- [WHAT TO PRODUCE]
Copy the text of the entries word for word, starting at the first line and ending with the line that contains "Deze keuze past perfect binnen onze visie op", including both of those lines.

(Collected data)
○ ○ ○ ○
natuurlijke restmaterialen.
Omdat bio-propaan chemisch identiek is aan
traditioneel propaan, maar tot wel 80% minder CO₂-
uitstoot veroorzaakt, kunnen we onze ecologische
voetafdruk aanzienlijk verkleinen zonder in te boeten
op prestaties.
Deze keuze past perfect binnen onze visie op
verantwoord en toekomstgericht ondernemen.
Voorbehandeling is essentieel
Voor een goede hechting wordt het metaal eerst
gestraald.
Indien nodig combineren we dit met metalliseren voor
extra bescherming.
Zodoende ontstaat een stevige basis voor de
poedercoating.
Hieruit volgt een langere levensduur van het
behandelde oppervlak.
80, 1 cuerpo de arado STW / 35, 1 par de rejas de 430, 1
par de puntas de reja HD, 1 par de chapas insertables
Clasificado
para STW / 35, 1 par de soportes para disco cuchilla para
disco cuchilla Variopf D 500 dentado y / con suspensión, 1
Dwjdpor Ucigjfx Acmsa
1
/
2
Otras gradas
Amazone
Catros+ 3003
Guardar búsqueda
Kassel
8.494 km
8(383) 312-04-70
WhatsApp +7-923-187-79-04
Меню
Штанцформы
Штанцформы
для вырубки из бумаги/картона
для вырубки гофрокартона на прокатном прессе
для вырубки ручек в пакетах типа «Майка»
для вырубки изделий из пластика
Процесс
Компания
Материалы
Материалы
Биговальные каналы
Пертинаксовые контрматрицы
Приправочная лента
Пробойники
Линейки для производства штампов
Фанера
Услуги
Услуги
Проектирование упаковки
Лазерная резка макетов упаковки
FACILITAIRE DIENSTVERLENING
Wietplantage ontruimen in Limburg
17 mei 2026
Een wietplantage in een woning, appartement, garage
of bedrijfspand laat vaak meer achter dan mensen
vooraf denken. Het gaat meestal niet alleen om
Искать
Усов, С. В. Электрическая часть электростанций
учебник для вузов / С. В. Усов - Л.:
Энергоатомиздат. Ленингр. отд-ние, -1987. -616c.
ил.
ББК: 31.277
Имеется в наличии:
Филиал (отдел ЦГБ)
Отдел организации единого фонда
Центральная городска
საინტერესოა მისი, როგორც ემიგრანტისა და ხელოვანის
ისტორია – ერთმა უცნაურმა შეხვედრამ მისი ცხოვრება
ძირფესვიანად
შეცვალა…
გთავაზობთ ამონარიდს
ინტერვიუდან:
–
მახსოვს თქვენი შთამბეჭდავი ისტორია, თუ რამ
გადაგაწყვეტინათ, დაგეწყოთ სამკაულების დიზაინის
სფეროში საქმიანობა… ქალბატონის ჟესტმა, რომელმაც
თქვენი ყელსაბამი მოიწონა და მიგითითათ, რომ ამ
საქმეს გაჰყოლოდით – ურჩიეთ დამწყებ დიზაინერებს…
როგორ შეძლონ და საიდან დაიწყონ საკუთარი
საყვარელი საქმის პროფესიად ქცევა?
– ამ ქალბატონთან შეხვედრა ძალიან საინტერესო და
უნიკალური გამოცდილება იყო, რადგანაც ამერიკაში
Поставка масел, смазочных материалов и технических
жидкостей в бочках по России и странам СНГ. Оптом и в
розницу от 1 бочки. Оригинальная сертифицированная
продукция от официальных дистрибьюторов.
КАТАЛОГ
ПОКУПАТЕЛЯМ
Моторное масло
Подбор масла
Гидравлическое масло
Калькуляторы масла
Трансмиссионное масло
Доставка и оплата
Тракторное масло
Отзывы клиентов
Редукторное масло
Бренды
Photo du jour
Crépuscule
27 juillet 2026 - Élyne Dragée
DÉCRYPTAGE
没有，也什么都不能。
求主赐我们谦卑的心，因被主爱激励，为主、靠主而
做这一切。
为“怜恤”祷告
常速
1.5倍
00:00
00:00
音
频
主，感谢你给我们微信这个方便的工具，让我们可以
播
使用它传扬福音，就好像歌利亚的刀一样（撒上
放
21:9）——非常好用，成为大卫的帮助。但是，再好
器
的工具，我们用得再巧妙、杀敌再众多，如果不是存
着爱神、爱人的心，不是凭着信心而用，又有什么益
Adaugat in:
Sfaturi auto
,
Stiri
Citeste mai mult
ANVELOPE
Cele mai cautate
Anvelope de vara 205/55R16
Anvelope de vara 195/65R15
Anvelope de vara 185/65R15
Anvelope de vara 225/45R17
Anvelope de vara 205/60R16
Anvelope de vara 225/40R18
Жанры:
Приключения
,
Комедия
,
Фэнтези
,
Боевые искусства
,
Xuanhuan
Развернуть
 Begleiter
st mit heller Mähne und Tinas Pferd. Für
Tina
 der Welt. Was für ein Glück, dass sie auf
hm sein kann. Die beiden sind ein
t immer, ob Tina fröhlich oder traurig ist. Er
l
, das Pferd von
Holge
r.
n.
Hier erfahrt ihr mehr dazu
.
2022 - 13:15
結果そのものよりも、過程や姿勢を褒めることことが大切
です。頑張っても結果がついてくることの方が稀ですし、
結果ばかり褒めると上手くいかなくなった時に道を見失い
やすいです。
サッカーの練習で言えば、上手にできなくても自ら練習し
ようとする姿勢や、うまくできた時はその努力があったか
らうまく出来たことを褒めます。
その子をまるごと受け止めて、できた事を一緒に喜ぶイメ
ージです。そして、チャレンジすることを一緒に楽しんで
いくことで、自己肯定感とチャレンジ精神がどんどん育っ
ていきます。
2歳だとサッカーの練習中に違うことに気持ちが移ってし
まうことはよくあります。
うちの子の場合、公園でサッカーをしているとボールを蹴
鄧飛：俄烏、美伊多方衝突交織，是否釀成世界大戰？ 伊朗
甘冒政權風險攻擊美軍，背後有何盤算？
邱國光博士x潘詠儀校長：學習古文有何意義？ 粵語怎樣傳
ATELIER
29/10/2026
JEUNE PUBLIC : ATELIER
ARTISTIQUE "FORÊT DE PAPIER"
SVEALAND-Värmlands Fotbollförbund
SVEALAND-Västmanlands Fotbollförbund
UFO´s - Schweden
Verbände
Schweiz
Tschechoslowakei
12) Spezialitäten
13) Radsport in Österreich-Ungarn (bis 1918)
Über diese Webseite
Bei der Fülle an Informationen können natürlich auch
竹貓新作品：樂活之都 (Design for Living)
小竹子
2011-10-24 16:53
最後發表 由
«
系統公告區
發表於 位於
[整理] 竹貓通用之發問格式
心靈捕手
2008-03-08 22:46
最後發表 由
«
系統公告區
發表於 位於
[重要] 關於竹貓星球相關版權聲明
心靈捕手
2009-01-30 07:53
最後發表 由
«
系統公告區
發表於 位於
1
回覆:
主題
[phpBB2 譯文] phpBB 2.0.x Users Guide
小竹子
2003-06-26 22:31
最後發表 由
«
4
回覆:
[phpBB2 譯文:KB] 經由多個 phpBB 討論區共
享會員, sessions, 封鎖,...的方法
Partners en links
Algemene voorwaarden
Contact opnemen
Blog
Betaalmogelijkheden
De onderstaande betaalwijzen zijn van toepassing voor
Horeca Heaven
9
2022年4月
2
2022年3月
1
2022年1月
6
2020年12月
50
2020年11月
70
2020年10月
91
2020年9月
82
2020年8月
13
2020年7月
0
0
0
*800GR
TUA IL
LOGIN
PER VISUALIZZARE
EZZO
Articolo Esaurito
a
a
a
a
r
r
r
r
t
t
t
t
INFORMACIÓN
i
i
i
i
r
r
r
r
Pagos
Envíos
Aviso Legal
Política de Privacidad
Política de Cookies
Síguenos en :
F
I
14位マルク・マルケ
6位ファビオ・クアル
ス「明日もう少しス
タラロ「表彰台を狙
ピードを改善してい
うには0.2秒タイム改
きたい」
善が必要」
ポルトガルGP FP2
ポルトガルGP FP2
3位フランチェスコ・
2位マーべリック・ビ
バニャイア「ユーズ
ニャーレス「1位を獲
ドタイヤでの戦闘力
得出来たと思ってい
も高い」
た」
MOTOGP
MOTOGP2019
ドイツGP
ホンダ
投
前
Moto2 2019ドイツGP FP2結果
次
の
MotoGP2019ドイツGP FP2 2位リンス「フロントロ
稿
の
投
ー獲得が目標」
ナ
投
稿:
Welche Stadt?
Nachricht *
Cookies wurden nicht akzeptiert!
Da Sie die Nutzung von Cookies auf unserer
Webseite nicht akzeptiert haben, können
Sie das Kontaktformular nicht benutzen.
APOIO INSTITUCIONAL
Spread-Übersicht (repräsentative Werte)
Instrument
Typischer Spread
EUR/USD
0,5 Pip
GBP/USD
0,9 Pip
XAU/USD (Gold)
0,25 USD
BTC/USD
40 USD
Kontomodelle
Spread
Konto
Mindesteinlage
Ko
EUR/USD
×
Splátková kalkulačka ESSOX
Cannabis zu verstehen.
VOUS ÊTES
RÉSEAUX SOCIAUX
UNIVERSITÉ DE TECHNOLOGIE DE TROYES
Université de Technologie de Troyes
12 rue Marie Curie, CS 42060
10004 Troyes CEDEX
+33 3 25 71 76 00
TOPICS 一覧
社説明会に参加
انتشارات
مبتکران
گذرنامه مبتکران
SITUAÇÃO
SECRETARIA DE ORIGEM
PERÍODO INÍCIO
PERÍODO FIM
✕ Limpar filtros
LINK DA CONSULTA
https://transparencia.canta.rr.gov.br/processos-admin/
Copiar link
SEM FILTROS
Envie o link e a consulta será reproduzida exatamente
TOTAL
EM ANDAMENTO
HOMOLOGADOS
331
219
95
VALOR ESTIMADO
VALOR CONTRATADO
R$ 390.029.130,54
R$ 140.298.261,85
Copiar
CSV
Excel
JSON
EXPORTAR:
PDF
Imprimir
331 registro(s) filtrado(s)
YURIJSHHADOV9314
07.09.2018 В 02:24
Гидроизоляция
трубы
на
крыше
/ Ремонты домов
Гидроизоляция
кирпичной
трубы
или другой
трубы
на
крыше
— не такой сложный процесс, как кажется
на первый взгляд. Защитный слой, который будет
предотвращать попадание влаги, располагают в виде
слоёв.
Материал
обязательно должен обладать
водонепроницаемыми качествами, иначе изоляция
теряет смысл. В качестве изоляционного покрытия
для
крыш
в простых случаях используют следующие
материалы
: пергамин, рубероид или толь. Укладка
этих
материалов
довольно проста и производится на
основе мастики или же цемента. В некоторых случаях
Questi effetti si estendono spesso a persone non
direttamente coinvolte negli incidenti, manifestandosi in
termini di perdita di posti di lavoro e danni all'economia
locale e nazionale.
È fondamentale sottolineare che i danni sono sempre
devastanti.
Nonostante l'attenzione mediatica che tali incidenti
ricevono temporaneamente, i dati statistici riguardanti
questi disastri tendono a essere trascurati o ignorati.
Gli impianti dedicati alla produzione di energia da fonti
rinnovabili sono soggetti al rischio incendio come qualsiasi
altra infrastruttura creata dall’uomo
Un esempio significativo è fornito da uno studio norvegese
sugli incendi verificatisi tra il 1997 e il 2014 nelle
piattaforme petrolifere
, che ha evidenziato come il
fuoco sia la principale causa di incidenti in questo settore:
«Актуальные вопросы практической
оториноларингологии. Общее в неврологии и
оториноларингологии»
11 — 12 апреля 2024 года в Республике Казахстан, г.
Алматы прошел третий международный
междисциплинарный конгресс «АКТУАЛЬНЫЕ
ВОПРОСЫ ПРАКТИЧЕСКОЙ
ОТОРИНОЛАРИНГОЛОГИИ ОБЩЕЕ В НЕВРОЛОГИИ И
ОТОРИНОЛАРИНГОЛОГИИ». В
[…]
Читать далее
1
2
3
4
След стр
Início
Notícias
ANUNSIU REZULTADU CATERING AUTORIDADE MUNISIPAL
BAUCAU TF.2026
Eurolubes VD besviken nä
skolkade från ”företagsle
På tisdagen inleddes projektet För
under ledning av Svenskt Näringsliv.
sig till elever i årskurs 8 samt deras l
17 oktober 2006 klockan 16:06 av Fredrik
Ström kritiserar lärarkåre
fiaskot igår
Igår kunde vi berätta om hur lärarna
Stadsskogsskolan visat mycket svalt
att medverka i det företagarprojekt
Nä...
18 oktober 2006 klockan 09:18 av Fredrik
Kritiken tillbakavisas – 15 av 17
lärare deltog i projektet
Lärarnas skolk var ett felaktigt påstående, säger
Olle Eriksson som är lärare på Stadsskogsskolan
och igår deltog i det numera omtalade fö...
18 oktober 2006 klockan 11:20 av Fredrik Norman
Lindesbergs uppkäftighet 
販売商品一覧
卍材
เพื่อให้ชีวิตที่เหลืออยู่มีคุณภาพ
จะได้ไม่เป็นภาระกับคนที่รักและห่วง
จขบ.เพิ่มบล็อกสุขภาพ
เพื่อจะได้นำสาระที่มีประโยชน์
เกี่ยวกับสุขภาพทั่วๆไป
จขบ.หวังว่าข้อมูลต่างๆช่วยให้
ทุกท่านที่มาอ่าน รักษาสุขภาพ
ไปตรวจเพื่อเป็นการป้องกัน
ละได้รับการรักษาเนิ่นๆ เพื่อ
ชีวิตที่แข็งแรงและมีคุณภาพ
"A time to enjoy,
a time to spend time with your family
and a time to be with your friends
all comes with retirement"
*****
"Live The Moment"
○ ○ ○ ○
- [EXERCISE SOLUTION]
natuurlijke restmaterialen.
Omdat bio-propaan chemisch identiek is aan
traditioneel propaan, maar tot wel 80% minder CO₂-
uitstoot veroorzaakt, kunnen we onze ecologische
voetafdruk aanzienlijk verkleinen zonder in te boeten
op prestaties.
Deze keuze past perfect binnen onze visie op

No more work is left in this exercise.